The US government is actively undermining California law when it comes to medical marijuana:
When you get a new car, you start noticing the same model all over the highway. It’s the same way when you figure out what California’s marijuana dispensaries look like — green crosses and signage about “medicine” and “420” start popping up all over the City of Angels: On your commute to work, in your neighborhood, around the corner from your favorite restaurant. To put it bluntly, it’s not hard to find weed in California.

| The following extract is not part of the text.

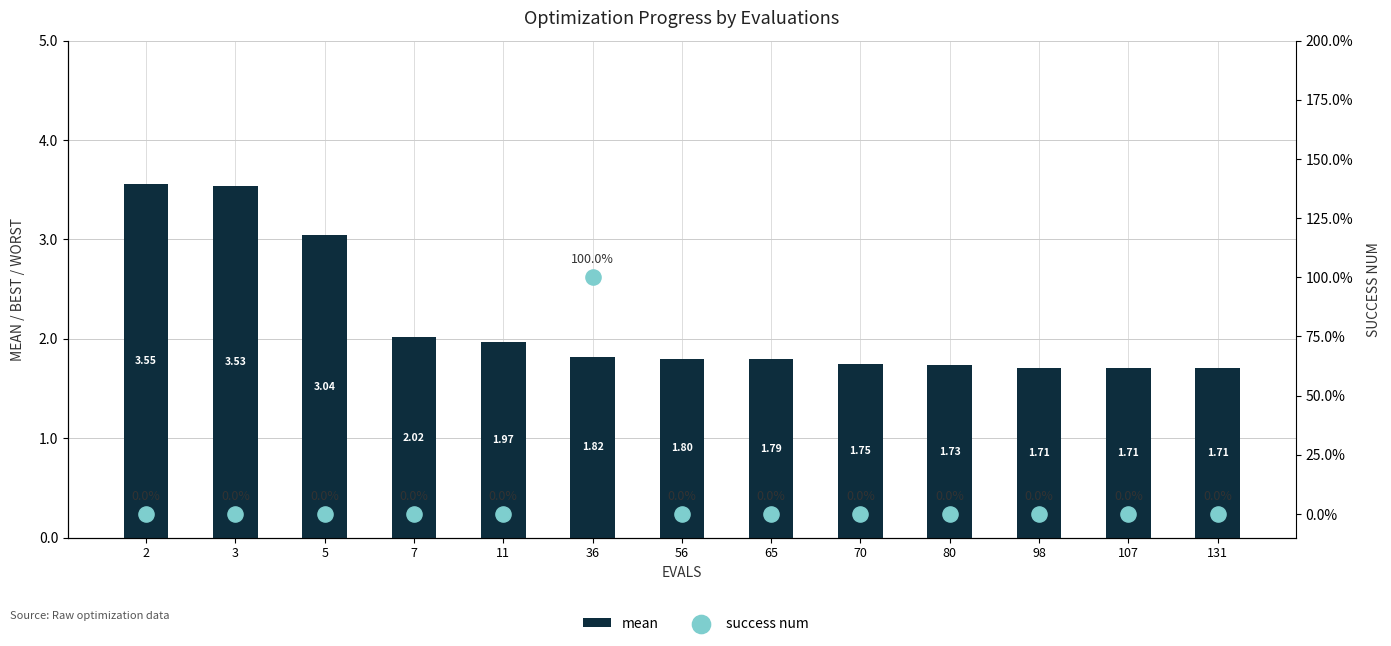

Is the value of success num at 70 greater than the value of mean at 107?

No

But that all might be about to change. The state’s four U.S. Attorneys are gamely trying to alter the broadly popular status quo with arrests and threats of prosecution and property seizure for landlords who rent to dispensaries, a campaign announced in a rare joint press conference in October. Medical marijuana advocates call it an “intense crackdown” and have launched a lawsuit claiming the federal attorneys’ tactics violate California’s tenth amendment rights (Rick Perry, call your office).
State and local officials, meanwhile, are divided in their reactions to the influx of dispensaries in California, but many say that overly eager federal intervention is undermining the state-regulated medical marijuana system that they have taken pains to set up. In other words, as long as the federal crackdown contained itself to targeting egregious offenders of state law, it was hard for anyone to object; many applauded. But by raising the prospect of a federal assault on city mayors and town councils, Obama’s Department of Justice could be making more enemies than friends in California.